Jason Hiser always believed he could bring Pleasure Ridge Park back from tragedy.
The challenge was convincing prospective players to buy into the rebuilding process.
Hiser took over the football program at the Louisville school in 2009 after former coach Jason Stinson was charged with reckless homicide following the heat-related death of Max Gilpin the year before. Stinson was acquitted, but Hiser had to start over with a small staff and no junior varsity.
Two losing seasons followed before PRP reached the second round of the Class 6A playoffs. The Panthers went even further this year, going 14-0 and reaching their first state championship game before losing 61-7 to Louisville Trinity.
"It was the most exciting year here for football," said Hiser, chosen Coach of the Year by a statewide panel of Associated Press members. "To have the staff that I had and the support of the school and the players, it was very rewarding."
Hiser was a PRP assistant coach at the time of Gilpin's death. After becoming head coach, his simple goal was finding players willing to put in the commitment to make the Panthers competitive.
In other words, there was no timetable for success. The Panthers went 3-8 and 5-6 and were throttled in the first round of the playoffs both times.
Then came last season's breakthrough, when PRP went 9-2 before losing 48-0 to Henderson County in the second round. The loss taught Hiser and his players that they had to get stronger if they were going to compete with the state's dominant teams.
"I've never been big on numbers, so what we required was that the kids show up and be accountable," said Hiser, 31-18 in four seasons at PRP. "This senior class, many of them we had as freshmen and it seemed like it multiplied by two every year.
"The more kids that bought into the system, the better the attitudes were.
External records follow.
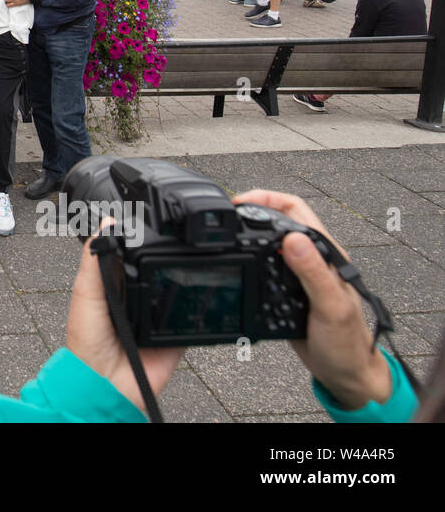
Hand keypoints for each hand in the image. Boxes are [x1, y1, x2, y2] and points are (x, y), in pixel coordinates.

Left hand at [65, 219, 183, 415]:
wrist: (106, 385)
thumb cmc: (86, 343)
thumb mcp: (85, 294)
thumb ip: (93, 261)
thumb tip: (105, 223)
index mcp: (115, 284)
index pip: (132, 254)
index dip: (142, 238)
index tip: (153, 218)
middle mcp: (139, 297)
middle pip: (160, 269)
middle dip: (169, 258)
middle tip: (182, 238)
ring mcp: (159, 316)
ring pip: (179, 289)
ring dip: (187, 279)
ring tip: (195, 261)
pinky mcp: (177, 334)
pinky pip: (194, 318)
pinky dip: (200, 308)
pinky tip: (205, 293)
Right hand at [233, 190, 392, 408]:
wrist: (345, 374)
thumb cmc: (347, 344)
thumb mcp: (331, 307)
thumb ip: (314, 272)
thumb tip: (292, 239)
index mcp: (326, 254)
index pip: (296, 210)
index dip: (267, 199)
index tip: (240, 203)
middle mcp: (312, 259)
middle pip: (278, 220)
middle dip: (252, 211)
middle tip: (227, 217)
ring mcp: (298, 274)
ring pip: (269, 242)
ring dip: (249, 234)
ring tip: (227, 235)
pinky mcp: (286, 291)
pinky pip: (264, 267)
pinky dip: (248, 261)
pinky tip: (237, 264)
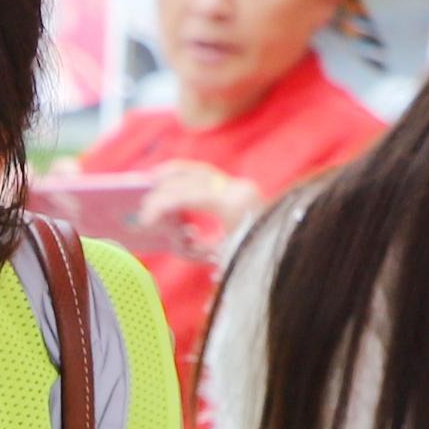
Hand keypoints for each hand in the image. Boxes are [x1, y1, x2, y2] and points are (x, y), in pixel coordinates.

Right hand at [131, 161, 261, 262]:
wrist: (286, 251)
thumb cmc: (252, 257)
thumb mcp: (220, 257)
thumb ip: (194, 247)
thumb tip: (172, 236)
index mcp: (233, 204)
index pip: (189, 195)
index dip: (163, 204)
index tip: (146, 220)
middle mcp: (237, 188)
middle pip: (191, 179)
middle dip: (163, 190)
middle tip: (142, 203)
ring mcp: (239, 185)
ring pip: (198, 171)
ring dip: (173, 173)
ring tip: (151, 179)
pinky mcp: (238, 188)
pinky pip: (207, 176)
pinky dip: (186, 176)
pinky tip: (170, 180)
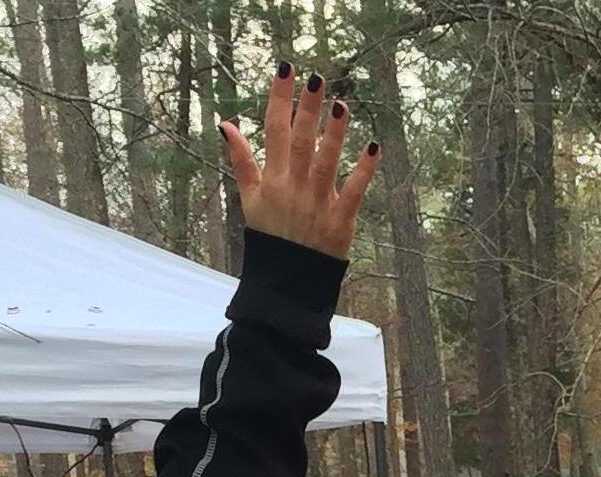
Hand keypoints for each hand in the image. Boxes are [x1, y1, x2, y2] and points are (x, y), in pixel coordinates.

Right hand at [220, 67, 378, 260]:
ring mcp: (318, 204)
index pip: (274, 130)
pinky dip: (364, 172)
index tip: (285, 69)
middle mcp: (294, 188)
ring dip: (335, 134)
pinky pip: (354, 193)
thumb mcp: (249, 200)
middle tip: (316, 79)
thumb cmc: (270, 237)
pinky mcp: (340, 222)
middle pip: (301, 141)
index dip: (279, 98)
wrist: (287, 283)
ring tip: (342, 105)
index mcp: (272, 180)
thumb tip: (227, 125)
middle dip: (308, 109)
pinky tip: (373, 147)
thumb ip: (241, 161)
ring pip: (326, 162)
And this year's attitude was a big reason why we had the year we had."
Hiser's simple goal this season was beating the teams the Panthers were supposed to beat and carrying that momentum into games against tougher opponents. By any measure it worked: Pleasure Ridge Park, with 17 seniors, averaged 47.3 points per game and won by an average margin of 30.4 points.
Powerhouse Trinity had the final word in the championship, but Hiser views that as a major step forward for his program.
"It was very significant," he said. "We wanted to say our goal was a state championship but wanted to be specific about what we wanted to accomplish: a district title, going 10-0, winning the regional championship. ...
"Next year, I have to say I believe that we'll be back."